§ **Task brief**: Your output should repeat the entries below exactly. It should contain no images.

-------- Data under study

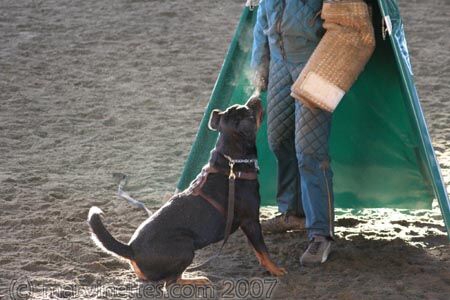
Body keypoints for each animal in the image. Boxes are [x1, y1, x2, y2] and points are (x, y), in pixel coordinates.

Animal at [87, 97, 284, 284]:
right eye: (249, 112)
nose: (255, 99)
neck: (232, 162)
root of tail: (131, 249)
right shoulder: (251, 220)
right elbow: (263, 250)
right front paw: (277, 270)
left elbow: (258, 252)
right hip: (186, 247)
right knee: (171, 281)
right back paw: (196, 279)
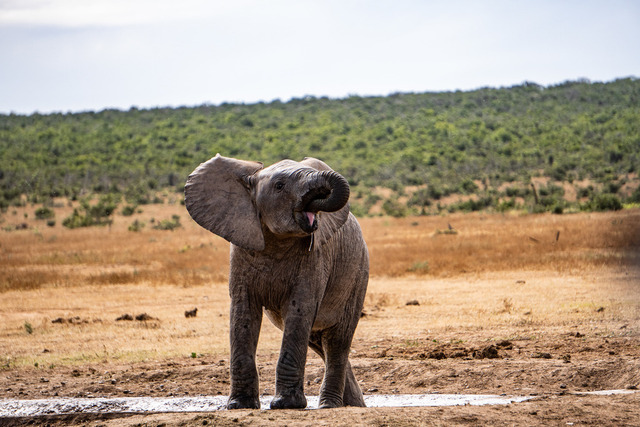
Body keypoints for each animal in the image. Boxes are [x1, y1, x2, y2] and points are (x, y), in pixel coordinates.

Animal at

----------------

§ **Answer for the task**:
Body keypoints for each animal in the image. Boxes are [x1, y1, x2, y2] and points are (x, y), in pixel coordinates.

Animal at [87, 97, 284, 284]:
right eye: (249, 112)
nose: (255, 99)
neck: (232, 162)
root of tail: (131, 249)
right shoulder: (251, 220)
right elbow: (263, 250)
right front paw: (277, 270)
left elbow: (258, 252)
right hip: (186, 247)
right knee: (171, 281)
right back paw: (196, 279)
Body keypoints for each animal in the image. Boxes are [x1, y1, x2, y2] and points are (x, y), in pixel coordinates.

Animal at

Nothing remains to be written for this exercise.